Stored data entries:
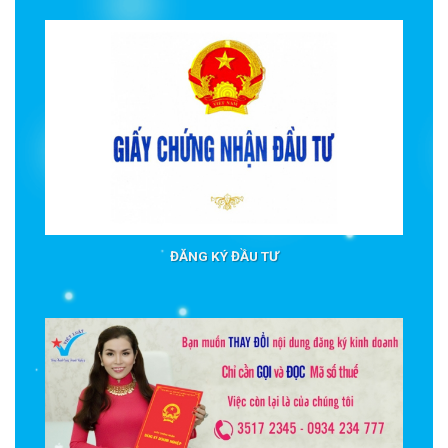
ĐĂNG KÝ ĐẦU TƯ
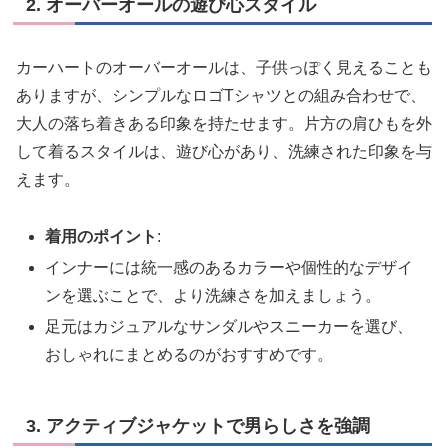
2. オーバーオールの遊び心スタイル
カーハートのオーバーオールは、子供っぽく見えることも
ありますが、シンプルなロゴTシャツとの組み合わせで、
大人の落ち着きある印象を持たせます。片方の肩ひもを外
して着るスタイルは、遊び心があり、洗練された印象を与
えます。
着用のポイント
:
インナーには統一感のあるカラーや個性的なデザイ
ンを選ぶことで、より洗練さを加えましょう。
足元はカジュアルなサンダルやスニーカーを選び、
おしゃれにまとめるのがおすすめです。
3. アクティブジャケットで男らしさを強調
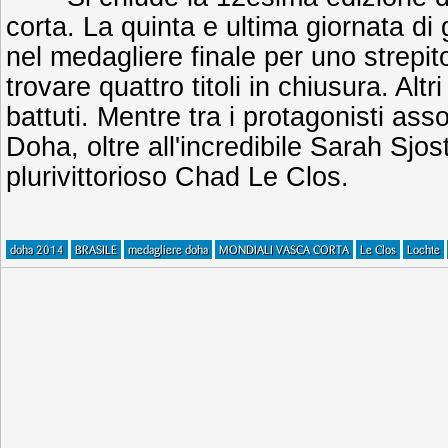
corta. La quinta e ultima giornata di 
nel medagliere finale per uno strepit
trovare quattro titoli in chiusura. Alt
battuti. Mentre tra i protagonisti ass
Doha, oltre all'incredibile Sarah Sjos
plurivittorioso Chad Le Clos.
doha 2014
BRASILE
medagliere doha
MONDIALI VASCA CORTA
Le Clos
Lochte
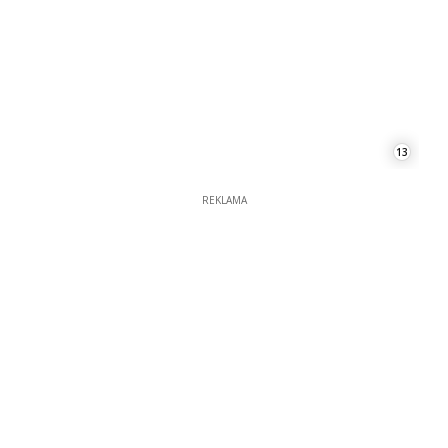
13
REKLAMA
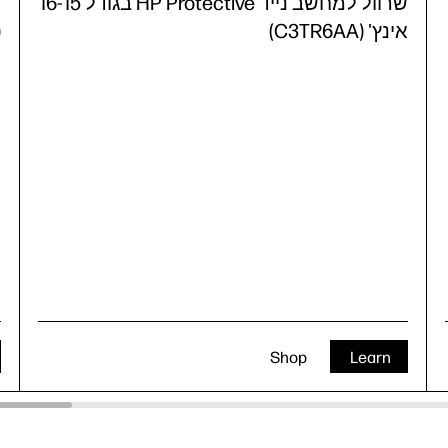
16
שרוול למחשב נייד HP Protective בגודל 16-15
אינץ' (C3TR6AA)
)
Shop
Learn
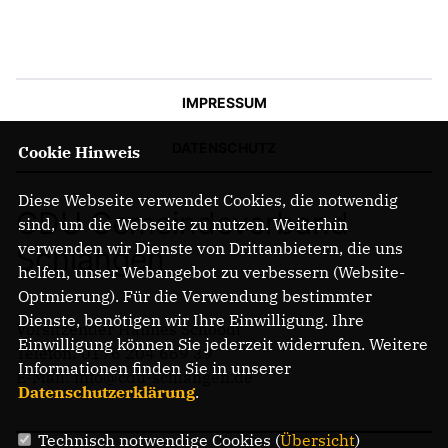
ABGEORDNETE
Mitglied werden
IMPRESSUM
SPENDEN
DATENSCHUTZ
Cookie Hinweis
Diese Webseite verwendet Cookies, die notwendig
CDU Gemeindeverband
sind, um die Webseite zu nutzen. Weiterhin
verwenden wir Dienste von Drittanbietern, die uns
Schlangen
helfen, unser Webangebot zu verbessern (Website-
Optmierung). Für die Verwendung bestimmter
Dienste, benötigen wir Ihre Einwilligung. Ihre
Vorsitzender Hannes Schoodt
Einwilligung können Sie jederzeit widerrufen. Weitere
Telefon: 0176 204 669 39
Informationen finden Sie in unserer
E-Mail: info@cdu-schlangen.de
Datenschutzerklärung
.
Technisch notwendige Cookies (
Übersicht
)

*WORK TO BE COMPLETED*: Could you repeat exactly the lines from the first one of the records above through the line containing "3. アクティブジャケットで男らしさを強調", leaving out any pictures?

*TASK RESULT*:
ĐĂNG KÝ ĐẦU TƯ
2. オーバーオールの遊び心スタイル
カーハートのオーバーオールは、子供っぽく見えることも
ありますが、シンプルなロゴTシャツとの組み合わせで、
大人の落ち着きある印象を持たせます。片方の肩ひもを外
して着るスタイルは、遊び心があり、洗練された印象を与
えます。
着用のポイント
:
インナーには統一感のあるカラーや個性的なデザイ
ンを選ぶことで、より洗練さを加えましょう。
足元はカジュアルなサンダルやスニーカーを選び、
おしゃれにまとめるのがおすすめです。
3. アクティブジャケットで男らしさを強調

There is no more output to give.